Good products are similar to good teachers - they know the subject material so well that they anticipate where students/users will face challenges and provide guidance at exactly the right time.
Acting on this principle is often difficult for product teams because they understand the product so well, it is challenging to determine where a basic user might stumble or take an action that is sub-optimal.
If we as product managers can find those moments, they are often moments that surprise and delight users.
Two great examples of this, one from Costco, and one from Safari on MacOS:
Costco Gasoline Pump Open / Busy Indicator
Forgive the blurry picture, but at a Costco in San Diego, an Open/Busy LED illustrates to cars waiting in line which pumps are open or busy.
This is often difficult for a car not in the next position to determine for their line or the lines adjacent to theirs.
In theory, this proactively answers the question of whether the car two pumps ahead of mine has just pulled out, speeding up the process of gas buyers filling the next available pump station.
This is the first and only Costco, let alone gas station, where I have seen this indicator.
Safari User Prompt When Bookmarking Google
If as a user I try to create a bookmark for Google, Safari prompts the user that they can already search Google via the address bar without adding a bookmark.
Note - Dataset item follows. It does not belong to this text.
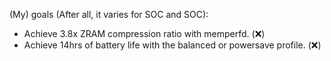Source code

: (My) goals (After all, it varies for SOC and SOC):
- Achieve 3.8x ZRAM compression ratio with memperfd. (❌)
- Achieve 14hrs of battery life with the balanced or powersave profile. (❌)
This is interesting in a couple respects:
It is contextually aware of the goal that the user is trying to accomplish with the bookmark (searching), not just the content of the bookmark (Google).
It recommends the faster way of achieving the goal (searching) via the address bar.
And still allows the user to create the bookmark if they so choose.
Google appears to be the only search engine where this occurs (Yahoo, Bing, Yelp all did not trigger the prompt). This could actually be due to Safari obtaining a referral fee for searches from the address bar to Google whereas they do not receive any fee if it is from a Google address.